I may have just inadvertently outed myself in a comment to Lynn on her
post at yatgb.blogspot.co.uk/2015/08/the-c-word
about a recent episode of Radio 4’s Late Night Woman's Hour titled Reclaiming the Nerdiverse: the wilder
side of fanfic. This was a
fascinating, and sometime racy discussion of how female writers and fans are happily
redefining and reinventing gender roles, for themselves and of established sf
characters. So racy, in fact, that the BBC has flagged a parental warning on
this episode's podcast.
Time to come clean.
“My name is Susie and
I am a science fiction fan.”
There, I’ve said it. If
that doesn’t bring a horde of local villagers rushing to storm Sometime Towers with burning pitchforks, then
nothing will.
I’ve been in fandom far longer than I’ve been Susie, over 25
years now, although the germ of both those twin obsessions goes back much further,
probably to when I was around 9 or 10, which seems to be a particularly
formative time.
And it’s probably not a coincidence. Science fiction has a
long history, going back to at least the 50s, of exploring sex and gender alternatives.
Maybe it even offered some hope that things could change. If God didn’t answer my
prayers that I could wake and be a girl then maybe science one day could. Bron,
in Samuel Delany’s Triton, could
change sex in an afternoon. The inhabitants of Winter in Ursula Le Guin’s The Left Hand of Darkness could be
either male or female. More confusingly and thrillingly, characters in Theodore
Surgeon’s Venus Plus X and John Varley’s
The Barbie Murders elected to a sexless
androgyny, neither male nor female, and somehow both.
As I wrote in my comment, sf fandom is probably one of the
most LGBT friendly communities I know of. Had I actually come out as Susie (as
a number of my friends there have come out as gay or transgender during that
period) I don’t think anyone would have turned a hair, or been anything other
than accepting and supporting. That acceptance of who you were or wanted to be
among friends was and remains a large part of its appeal. There are a
surprising number of trans fans and writers for such a small community, who
feel no need to hide or apologise for who they are.
But what also struck me when I started blogging as Susie was
that suddenly found myself in a very familiar place. Over the years, I gradually
settled comfortably into fanzine fandom as my preferred area, and the mixture
of the anecdotal, the humorous and the confessional that I discovered in
writing and responding to fanzines I found all over again in a number of TG
blogs. It was like coming home to a different place.

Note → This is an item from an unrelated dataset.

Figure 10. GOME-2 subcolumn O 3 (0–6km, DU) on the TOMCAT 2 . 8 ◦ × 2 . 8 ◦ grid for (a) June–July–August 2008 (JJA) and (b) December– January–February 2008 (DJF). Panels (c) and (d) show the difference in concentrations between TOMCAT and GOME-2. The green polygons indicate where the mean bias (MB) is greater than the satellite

The Beeb followed that Woman’s
Hour post discussed above with another program on gender and identity in the
most recent episode of their Futureproofing series (first
broadcast last Wednesday and available on iPlayer here: Futureproofing: Identity.
Presenters Timandra Harkness and Leo Johnson explored the
idea that in the digital age, things like gender, sexuality and identity will
become increasingly a matter of choice rather than something imposed on us by social
and biological constraints. It’s already happening (this blog community being a
prime example). There are now apparently some 50 different gender choices in
Facebook.
But, as Prof. Kwame Anthony Appiah of NY University argues
towards the end of the program, one of the other things we do when we choose our
own identity is also to choose a set of constraints. In choosing to be X, we chose
the particular constraints and obligations that identity will operate under,
different, perhaps, from the ones we were handed by the accident of birth and
upbringing.
In fact, I wonder how much it isn’t the other way around. Did
I choose to be Susie, or did I invent Susie because I wanted to be subject to
those constraints (clothes, appearance, fantasies) implied by her identity,
rather than those of maleness? How much is this a free choice rather than a
rejection, flight or escape? I don’t know.
And it troubles me in another way. I like to think of myself
as a feminist, or at least a supporter and fellow traveler. And yet being Susie,
and cross-dressing, is often about embracing the same stereotypes that feminists
have been fighting against since the sixties. I wonder if there will ever come
a point where I feel comfortable as Susie even when I’m not dressed in overtly
female clothes? I think that may be a long way to go, but it might be something
worth aiming for.
Thanks for the suggestion around the Identity programme. Not managed to listen as yet, but it's on the list.
ReplyDeleteOh, and congrats on coming out ;-)
This post raises a really important question that troubled me for a while: reconciling gender identity with sexual politics. Much of my early impulse toward femininity was traditional (e.g., clothes!) and conflicted sharply with my politics (which in middle age grew toward radical feminism). I reconciled that but only after much thought. One can celebrate femininity (and enjoy its pleasures) without advocating for limiting women's lives. Even cis-gender women are starting to realize this. In early feminist activism (1980s), there was the belief that accepting traditional femininity was implicit endorsement of sexism; that view has since evolved into seeing femininity as greater than that and potentially even empowering.